Output exactly, with nothing added, the entries from the first line through the line with "فرم‌های مربوطه به".

###

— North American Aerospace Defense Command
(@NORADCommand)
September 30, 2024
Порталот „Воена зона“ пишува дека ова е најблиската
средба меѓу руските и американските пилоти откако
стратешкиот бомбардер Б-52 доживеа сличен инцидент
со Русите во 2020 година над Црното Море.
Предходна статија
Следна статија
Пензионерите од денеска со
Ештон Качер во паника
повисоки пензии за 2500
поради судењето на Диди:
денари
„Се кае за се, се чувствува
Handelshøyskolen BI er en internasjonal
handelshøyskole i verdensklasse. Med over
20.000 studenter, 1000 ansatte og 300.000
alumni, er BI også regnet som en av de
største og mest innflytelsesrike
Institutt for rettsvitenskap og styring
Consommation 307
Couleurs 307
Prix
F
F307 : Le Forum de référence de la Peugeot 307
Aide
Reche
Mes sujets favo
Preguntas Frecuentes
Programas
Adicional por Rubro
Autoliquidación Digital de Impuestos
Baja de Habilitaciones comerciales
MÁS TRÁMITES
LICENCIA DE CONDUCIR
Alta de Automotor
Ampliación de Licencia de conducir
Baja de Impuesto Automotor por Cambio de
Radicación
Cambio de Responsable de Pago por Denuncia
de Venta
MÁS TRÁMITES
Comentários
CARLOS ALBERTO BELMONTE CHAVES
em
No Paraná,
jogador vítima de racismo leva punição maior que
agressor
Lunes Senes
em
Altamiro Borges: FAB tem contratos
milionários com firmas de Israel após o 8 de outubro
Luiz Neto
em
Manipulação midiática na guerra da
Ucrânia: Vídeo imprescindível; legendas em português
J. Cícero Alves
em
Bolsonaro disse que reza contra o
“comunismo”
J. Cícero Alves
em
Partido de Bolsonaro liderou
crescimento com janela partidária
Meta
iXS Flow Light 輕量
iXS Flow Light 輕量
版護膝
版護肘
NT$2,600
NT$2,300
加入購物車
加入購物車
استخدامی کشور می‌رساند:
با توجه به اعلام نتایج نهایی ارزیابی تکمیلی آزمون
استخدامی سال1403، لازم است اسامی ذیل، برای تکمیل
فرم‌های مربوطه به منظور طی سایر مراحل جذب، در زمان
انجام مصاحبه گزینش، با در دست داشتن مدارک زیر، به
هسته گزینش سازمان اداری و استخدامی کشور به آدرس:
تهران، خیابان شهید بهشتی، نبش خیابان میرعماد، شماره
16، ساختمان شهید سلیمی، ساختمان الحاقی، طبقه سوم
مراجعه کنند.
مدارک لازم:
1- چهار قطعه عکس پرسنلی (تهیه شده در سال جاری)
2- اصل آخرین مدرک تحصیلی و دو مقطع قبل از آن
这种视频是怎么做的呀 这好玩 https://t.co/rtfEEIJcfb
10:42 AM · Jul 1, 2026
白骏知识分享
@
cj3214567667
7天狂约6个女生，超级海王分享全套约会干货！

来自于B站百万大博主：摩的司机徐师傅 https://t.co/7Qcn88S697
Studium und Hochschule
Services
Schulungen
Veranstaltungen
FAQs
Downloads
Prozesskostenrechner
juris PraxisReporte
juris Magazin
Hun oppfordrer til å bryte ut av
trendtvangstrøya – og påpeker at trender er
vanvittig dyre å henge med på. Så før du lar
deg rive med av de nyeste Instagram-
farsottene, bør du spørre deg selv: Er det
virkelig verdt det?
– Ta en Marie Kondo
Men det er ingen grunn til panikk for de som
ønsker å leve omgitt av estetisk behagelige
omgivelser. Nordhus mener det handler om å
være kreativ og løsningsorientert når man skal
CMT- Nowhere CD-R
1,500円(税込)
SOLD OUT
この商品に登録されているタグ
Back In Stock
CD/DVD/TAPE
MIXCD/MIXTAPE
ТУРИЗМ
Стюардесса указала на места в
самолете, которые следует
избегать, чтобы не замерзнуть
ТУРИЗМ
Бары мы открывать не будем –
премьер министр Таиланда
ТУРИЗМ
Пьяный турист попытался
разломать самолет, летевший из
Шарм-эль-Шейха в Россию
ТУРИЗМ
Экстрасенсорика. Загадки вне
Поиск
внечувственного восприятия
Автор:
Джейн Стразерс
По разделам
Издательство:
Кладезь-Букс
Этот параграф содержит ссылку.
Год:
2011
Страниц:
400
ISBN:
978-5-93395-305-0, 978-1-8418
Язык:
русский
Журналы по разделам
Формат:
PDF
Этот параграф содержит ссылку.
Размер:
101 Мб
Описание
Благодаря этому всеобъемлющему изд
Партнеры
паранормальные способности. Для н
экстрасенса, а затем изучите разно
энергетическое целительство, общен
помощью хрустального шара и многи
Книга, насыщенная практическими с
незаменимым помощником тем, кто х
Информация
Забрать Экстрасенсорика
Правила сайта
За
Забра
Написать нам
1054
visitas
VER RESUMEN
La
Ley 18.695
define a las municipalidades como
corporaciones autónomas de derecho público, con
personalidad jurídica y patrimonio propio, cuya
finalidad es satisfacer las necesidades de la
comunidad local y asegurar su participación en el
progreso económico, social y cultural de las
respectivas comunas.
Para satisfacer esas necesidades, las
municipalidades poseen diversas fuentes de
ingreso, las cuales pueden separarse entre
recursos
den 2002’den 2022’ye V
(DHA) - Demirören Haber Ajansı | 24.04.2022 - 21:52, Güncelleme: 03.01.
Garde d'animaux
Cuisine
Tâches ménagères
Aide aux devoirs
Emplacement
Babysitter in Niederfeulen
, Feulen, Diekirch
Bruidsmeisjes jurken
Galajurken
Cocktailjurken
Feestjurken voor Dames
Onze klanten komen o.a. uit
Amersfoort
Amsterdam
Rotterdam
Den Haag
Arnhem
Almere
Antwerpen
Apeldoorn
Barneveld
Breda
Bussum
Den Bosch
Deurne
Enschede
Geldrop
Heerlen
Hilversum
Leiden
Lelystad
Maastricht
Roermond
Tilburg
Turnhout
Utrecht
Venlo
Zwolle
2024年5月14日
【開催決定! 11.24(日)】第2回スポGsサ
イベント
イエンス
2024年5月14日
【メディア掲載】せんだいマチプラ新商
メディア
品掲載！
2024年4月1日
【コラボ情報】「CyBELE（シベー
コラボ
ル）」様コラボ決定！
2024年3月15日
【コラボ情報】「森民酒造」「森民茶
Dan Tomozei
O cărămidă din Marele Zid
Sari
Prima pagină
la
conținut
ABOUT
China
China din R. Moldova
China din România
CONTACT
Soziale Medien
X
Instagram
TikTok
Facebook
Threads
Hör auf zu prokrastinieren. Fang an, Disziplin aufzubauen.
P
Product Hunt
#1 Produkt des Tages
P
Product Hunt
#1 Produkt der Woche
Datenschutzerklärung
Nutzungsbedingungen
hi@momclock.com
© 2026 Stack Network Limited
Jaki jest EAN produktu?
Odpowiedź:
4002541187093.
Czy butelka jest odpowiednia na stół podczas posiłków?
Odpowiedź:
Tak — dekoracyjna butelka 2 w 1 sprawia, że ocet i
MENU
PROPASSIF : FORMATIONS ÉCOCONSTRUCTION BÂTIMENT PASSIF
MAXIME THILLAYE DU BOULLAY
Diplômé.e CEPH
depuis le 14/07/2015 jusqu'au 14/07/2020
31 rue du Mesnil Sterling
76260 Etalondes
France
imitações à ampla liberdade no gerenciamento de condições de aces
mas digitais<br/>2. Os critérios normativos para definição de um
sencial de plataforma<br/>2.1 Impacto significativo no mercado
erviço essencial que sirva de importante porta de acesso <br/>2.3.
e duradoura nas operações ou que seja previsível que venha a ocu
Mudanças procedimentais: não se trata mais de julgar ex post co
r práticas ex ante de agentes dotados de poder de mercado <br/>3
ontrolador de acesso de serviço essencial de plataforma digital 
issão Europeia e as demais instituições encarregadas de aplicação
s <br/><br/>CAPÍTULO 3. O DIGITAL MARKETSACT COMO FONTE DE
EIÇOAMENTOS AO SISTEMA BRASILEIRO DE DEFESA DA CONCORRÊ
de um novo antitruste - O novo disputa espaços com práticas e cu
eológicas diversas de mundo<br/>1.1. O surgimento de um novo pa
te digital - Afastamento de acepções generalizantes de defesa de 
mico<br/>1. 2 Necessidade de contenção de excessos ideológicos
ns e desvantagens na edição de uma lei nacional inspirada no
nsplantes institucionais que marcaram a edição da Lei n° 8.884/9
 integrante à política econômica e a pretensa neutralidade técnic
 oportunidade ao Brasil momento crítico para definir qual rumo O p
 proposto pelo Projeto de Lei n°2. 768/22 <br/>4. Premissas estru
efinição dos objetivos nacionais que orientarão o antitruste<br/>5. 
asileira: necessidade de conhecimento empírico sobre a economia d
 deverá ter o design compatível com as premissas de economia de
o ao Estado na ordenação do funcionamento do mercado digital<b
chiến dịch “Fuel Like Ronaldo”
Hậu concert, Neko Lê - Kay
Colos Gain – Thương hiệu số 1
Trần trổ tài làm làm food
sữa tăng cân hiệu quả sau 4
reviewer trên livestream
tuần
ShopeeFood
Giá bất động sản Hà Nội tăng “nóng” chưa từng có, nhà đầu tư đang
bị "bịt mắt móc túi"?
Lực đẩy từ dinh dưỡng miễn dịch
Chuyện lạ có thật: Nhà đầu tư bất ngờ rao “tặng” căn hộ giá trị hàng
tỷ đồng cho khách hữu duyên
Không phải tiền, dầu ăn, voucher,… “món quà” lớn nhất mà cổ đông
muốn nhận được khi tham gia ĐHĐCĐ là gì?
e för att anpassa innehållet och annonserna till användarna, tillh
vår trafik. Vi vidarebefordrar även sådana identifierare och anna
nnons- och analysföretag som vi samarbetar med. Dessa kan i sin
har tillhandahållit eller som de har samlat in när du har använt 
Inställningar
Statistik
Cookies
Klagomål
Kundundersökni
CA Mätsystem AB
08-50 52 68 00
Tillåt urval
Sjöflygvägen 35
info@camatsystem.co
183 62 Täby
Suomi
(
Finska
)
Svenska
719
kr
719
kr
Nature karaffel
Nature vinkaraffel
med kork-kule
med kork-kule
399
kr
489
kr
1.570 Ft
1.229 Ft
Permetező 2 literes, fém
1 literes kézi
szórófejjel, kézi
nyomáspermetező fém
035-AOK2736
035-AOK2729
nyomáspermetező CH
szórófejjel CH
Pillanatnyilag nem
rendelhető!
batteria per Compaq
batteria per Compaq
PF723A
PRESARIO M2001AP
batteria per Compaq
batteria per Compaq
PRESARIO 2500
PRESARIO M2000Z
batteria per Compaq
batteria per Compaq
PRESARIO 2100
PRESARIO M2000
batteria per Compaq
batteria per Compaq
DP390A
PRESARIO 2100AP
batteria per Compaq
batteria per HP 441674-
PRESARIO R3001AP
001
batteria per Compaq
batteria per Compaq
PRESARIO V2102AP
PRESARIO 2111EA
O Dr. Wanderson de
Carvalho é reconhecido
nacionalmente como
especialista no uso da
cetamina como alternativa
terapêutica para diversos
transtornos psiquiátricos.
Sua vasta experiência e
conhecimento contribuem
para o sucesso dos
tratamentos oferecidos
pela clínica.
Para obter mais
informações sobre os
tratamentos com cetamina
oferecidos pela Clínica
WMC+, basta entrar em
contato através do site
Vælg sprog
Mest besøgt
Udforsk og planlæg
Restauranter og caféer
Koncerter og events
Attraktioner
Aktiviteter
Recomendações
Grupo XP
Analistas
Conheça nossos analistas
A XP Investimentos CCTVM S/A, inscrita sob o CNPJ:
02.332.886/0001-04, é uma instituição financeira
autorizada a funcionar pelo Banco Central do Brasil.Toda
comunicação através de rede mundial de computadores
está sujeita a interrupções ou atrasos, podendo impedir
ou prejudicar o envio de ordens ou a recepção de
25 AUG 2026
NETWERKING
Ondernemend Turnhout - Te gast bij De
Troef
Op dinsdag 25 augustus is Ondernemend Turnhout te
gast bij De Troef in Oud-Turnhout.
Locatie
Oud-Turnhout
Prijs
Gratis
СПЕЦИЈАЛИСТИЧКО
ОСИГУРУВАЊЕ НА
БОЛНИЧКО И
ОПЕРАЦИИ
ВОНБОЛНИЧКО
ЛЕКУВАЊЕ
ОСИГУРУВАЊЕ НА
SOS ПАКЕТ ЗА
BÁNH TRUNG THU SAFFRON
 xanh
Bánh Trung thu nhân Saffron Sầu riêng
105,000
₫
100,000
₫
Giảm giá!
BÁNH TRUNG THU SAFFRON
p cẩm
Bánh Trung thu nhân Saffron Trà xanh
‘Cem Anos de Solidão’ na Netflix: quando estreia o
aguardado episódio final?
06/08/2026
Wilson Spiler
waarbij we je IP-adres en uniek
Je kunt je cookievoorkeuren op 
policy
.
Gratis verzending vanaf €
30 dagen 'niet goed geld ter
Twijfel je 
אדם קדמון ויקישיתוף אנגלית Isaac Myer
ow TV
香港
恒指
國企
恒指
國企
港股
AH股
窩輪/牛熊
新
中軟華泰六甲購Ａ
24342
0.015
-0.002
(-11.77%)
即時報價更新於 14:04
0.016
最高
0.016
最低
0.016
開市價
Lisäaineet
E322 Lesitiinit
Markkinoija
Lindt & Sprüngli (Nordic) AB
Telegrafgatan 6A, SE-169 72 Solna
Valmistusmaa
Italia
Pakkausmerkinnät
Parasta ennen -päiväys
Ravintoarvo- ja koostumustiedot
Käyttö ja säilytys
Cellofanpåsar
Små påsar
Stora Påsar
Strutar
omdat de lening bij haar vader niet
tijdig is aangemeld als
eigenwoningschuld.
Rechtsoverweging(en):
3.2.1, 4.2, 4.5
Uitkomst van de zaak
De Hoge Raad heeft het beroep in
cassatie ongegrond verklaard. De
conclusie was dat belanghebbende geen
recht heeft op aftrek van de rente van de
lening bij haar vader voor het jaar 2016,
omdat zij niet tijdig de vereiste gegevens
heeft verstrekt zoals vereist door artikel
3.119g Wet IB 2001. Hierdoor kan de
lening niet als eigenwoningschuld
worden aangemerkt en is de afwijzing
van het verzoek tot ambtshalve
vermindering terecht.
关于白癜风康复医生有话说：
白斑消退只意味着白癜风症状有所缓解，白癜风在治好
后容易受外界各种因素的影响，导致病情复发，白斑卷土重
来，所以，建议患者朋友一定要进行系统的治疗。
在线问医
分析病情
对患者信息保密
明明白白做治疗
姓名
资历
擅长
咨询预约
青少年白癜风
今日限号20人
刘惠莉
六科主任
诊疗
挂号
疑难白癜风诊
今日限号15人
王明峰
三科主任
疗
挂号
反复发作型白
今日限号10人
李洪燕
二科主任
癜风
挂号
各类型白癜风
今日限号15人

###

*Answer area:*
— North American Aerospace Defense Command
(@NORADCommand)
September 30, 2024
Порталот „Воена зона“ пишува дека ова е најблиската
средба меѓу руските и американските пилоти откако
стратешкиот бомбардер Б-52 доживеа сличен инцидент
со Русите во 2020 година над Црното Море.
Предходна статија
Следна статија
Пензионерите од денеска со
Ештон Качер во паника
повисоки пензии за 2500
поради судењето на Диди:
денари
„Се кае за се, се чувствува
Handelshøyskolen BI er en internasjonal
handelshøyskole i verdensklasse. Med over
20.000 studenter, 1000 ansatte og 300.000
alumni, er BI også regnet som en av de
største og mest innflytelsesrike
Institutt for rettsvitenskap og styring
Consommation 307
Couleurs 307
Prix
F
F307 : Le Forum de référence de la Peugeot 307
Aide
Reche
Mes sujets favo
Preguntas Frecuentes
Programas
Adicional por Rubro
Autoliquidación Digital de Impuestos
Baja de Habilitaciones comerciales
MÁS TRÁMITES
LICENCIA DE CONDUCIR
Alta de Automotor
Ampliación de Licencia de conducir
Baja de Impuesto Automotor por Cambio de
Radicación
Cambio de Responsable de Pago por Denuncia
de Venta
MÁS TRÁMITES
Comentários
CARLOS ALBERTO BELMONTE CHAVES
em
No Paraná,
jogador vítima de racismo leva punição maior que
agressor
Lunes Senes
em
Altamiro Borges: FAB tem contratos
milionários com firmas de Israel após o 8 de outubro
Luiz Neto
em
Manipulação midiática na guerra da
Ucrânia: Vídeo imprescindível; legendas em português
J. Cícero Alves
em
Bolsonaro disse que reza contra o
“comunismo”
J. Cícero Alves
em
Partido de Bolsonaro liderou
crescimento com janela partidária
Meta
iXS Flow Light 輕量
iXS Flow Light 輕量
版護膝
版護肘
NT$2,600
NT$2,300
加入購物車
加入購物車
استخدامی کشور می‌رساند:
با توجه به اعلام نتایج نهایی ارزیابی تکمیلی آزمون
استخدامی سال1403، لازم است اسامی ذیل، برای تکمیل
فرم‌های مربوطه به منظور طی سایر مراحل جذب، در زمان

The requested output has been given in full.